Provided material:
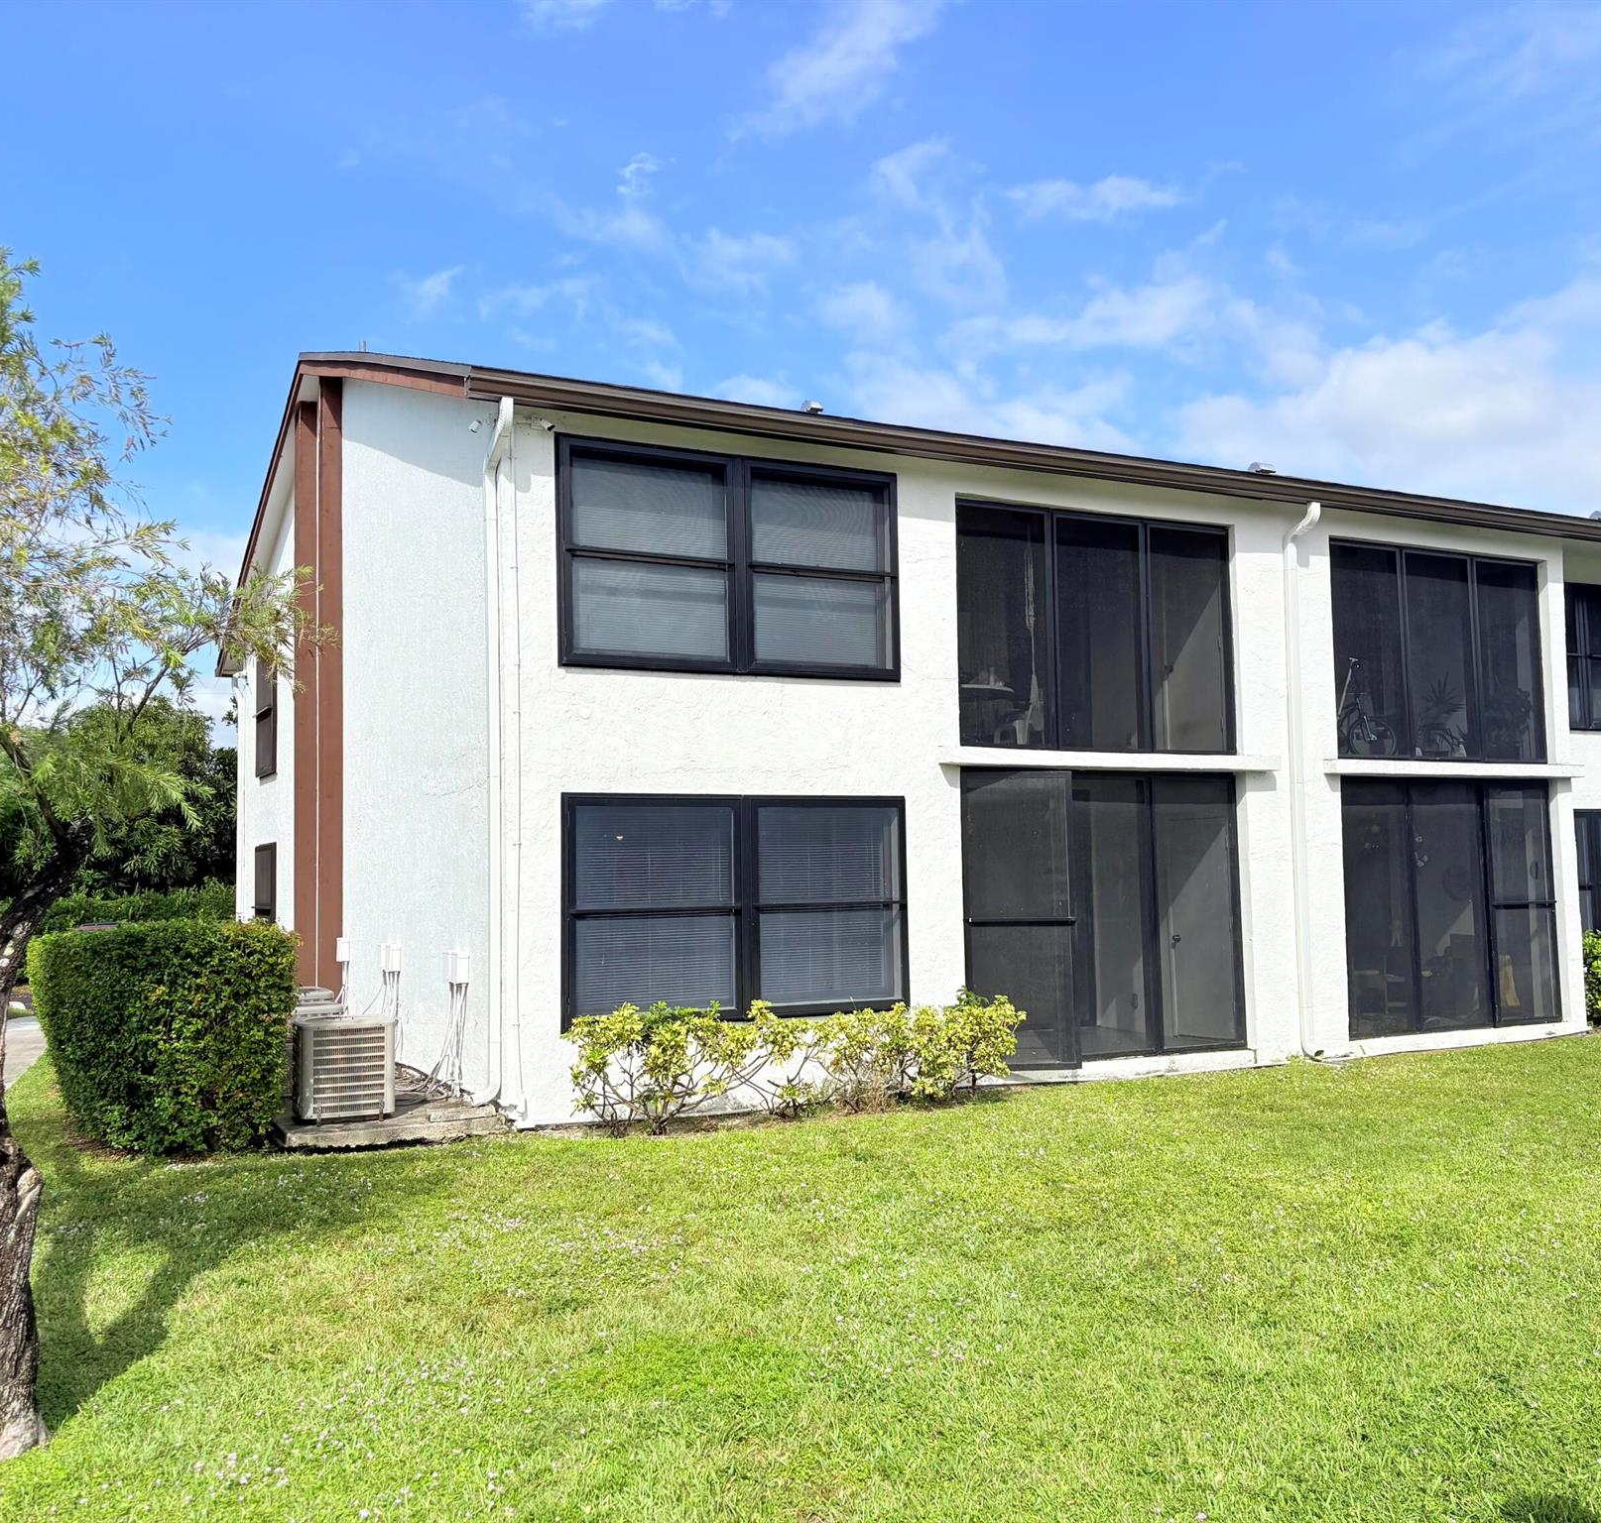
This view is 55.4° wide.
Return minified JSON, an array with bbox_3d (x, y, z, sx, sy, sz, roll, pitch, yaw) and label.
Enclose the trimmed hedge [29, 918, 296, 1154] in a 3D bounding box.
[{"bbox_3d":[-4.336,1.812,10.355,1.530,1.410,1.800,1,-5,-27],"label":"trimmed hedge"}]

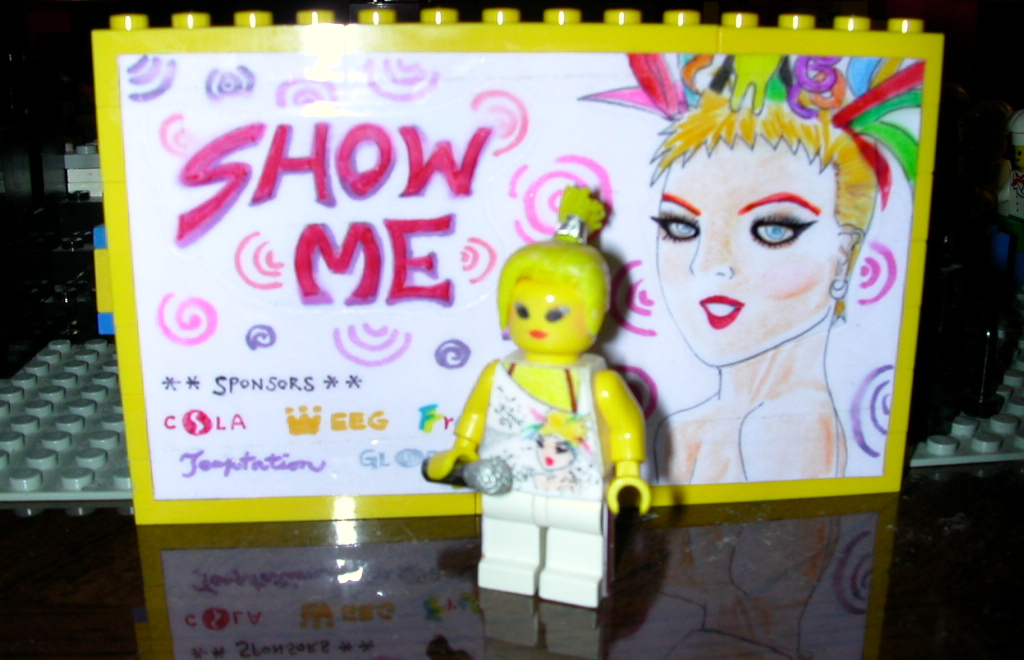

The problem:
Rewrite the listing above with "minified" changed to "compact" and everything else kept the same. Leave out the pictures.

Output for this task:
This view is 55.4° wide.
Return compact JSON, an array with bbox_3d (x, y, z, sx, sy, sz, roll, pitch, yaw) and label.
Enclose the trimmed hedge [29, 918, 296, 1154] in a 3D bounding box.
[{"bbox_3d":[-4.336,1.812,10.355,1.530,1.410,1.800,1,-5,-27],"label":"trimmed hedge"}]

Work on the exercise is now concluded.